Detlef Van Vuuren, a senior researcher at the Netherlands Environmental Assessment Agency, is the lead author of a study published earlier this year in Nature Climate Change which argued that lifestyle changes combined with extensive investment in renewable energy could see the world put a cap on global warming.

“We wanted to give a new insight into mitigation pathways that could be looked at by policymakers,” he explains.

“The advantage these alternative pathways is that they have other benefits, as well as mitigating climate change. For example, less meat consumption would mean a healthier society and it would give over more land for reforestation.”

Van Vuuren’s scenarios makes some optimistic assumptions about the development of green technology and the shift toward a plant-based diet. He acknowledges it’s difficult to make clear projections about the future.

“We’re assuming biodiversity protection and some improvement in yields. But ultimately, we don’t know. We don’t know what the world will look like in 2050. None of us do. It’s a risk.”  

Oldham tells me he understands criticism of carbon capture projects.

“I’d be delighted if negative emissions were never needed,” he insists. “However, we need to produce better tools to allow us to handle different situations. It is challenging to get everyone in the world to change their behaviour. Everybody could get an electric car, but not everyone has $30,000 to buy a new car. So asking people to change their behaviour is very difficult. It’s far better to provide two tools.”

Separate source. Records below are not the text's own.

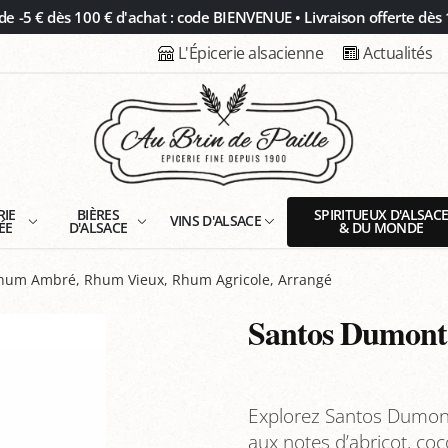
 -5 € dès 100 € d'achat : code BIENVENUE • Livraison offerte dès 
L'Épicerie alsacienne
Actualités
RIE
BIÈRES
SPIRITUEUX D'ALSAC
VINS D'ALSACE
ÉE
D'ALSACE
& DU MONDE
um Ambré, Rhum Vieux, Rhum Agricole, Arrangé
Santos Dumont
Explorez Santos Dumon
aux notes d’abricot, coc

The world is “nowhere near on track” to meet the target of limiting global warming to 1.5 degrees. That’s the overriding, in your face, keep you up at night message from today’s IPCC report. Something’s got to give.

Asked if he buys the line from Carbon Engineering that it’s “ready to go”, Van Vuuren deflects slightly. He argues that the biggest challenges for BECCS and other forms of carbon capture are not technological

“The challenge,” he says, “is that there’s no widespread support for these measures.”